Daniel Moore has been painting scenes of University of Alabama sporting events since 1979. From 1991 to 1999, Moore signed several license agreements with the school to produce and market his products. There were no royalty charges for any of these items as the University did not require them. According to John H. Arden, a legal commentator on the subject: “In 2002, the university informed Moore that he would need to license all of his University of Alabama-related products featuring the university’s trademarks, including the football uniforms and school colors. Moore contended that he did not need permission to paint historical events and that there was no trademark violation as long as he did not use the trademarks outside of the ‘image area’ of the painting” (IP Law Daily). When Moore and the University did not reach an agreement, the school filed suit in March of 2005 in the Northern District of Alabama for breach of contract, trademark infringement, and unfair competition.
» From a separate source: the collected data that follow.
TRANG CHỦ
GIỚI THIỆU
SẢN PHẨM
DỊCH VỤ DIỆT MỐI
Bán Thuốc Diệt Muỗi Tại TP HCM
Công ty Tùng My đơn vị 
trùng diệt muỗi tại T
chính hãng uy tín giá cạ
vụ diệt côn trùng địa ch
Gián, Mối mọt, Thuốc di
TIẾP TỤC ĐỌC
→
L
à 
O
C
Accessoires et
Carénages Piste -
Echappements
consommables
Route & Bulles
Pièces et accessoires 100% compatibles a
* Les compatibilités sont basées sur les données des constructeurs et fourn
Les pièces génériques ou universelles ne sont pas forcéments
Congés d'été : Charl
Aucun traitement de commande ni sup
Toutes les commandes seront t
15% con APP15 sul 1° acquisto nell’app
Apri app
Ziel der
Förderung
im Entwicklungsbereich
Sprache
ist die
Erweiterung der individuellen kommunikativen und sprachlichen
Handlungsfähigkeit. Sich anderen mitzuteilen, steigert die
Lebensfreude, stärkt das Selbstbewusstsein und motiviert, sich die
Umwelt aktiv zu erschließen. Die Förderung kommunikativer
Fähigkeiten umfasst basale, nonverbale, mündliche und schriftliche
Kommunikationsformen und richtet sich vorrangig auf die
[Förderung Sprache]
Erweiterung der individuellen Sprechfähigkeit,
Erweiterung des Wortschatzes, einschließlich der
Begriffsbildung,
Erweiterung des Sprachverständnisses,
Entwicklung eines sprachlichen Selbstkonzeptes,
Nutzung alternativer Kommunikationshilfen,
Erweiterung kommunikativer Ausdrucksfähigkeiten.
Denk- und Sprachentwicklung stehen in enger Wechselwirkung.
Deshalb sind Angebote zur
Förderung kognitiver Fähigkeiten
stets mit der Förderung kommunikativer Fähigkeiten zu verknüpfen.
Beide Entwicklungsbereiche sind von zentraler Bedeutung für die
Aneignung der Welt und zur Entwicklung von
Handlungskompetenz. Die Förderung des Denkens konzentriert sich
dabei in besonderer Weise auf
In November of 2009 Moore won a victory the when U.S. District Court Judge Robert Propst ruled that (i) the prior licensing agreements did not require that Moore receive permission to portray the uniforms because they were not considered “licensed indicia”, (ii) the University’s colors were not strong trademarks, (iii) the depiction of the uniforms in paintings was protected by the First Amendment and (iv) Moore’s depiction of the uniforms on mugs and calendars was not protected by the First Amendment. Both parties moved forward to appeal portions of that decision.
On June 11, 2012, the 11th Circuit Court of Appeals upheld a district court’s ruling that Moore’s paintings and prints are protected by the First Amendment and reversed another ruling that previously prohibited Moore from selling calendars of his artwork. The Court found that the parties’ course of conduct clearly indicated that they did not intend that Moore would need permission each time he portrayed university uniforms in the content of paintings, prints and calendars. Additionally, with regard to the University’s trademark claims, the First Amendment interests in artistic expression outweigh whatever consumer confusion may exist. The court wrote that Moore’s use of Alabama uniforms in his paintings is “artistically relevant” to portray famous Crimson Tide moments and that there’s no evidence Moore ever marketed unlicensed items as endorsed by the university. Moore’s paintings and prints are artistic expressions entitled to full First Amendment protections. These rulings mean Moore will be allowed to continue creating and selling his paintings based on Alabama football as well as sell calendars featuring his artwork. The case was remanded back to the district court for a decision with regard to mugs and other mundane products. You may read the ruling in its entirety.
What happens now? The District Court will still need to issue a decision regarding mugs and other mundane products. Additionally, the University of Alabama can still appeal to the U.S. Supreme Court, although there is no guarantee they will hear the case. Time will tell.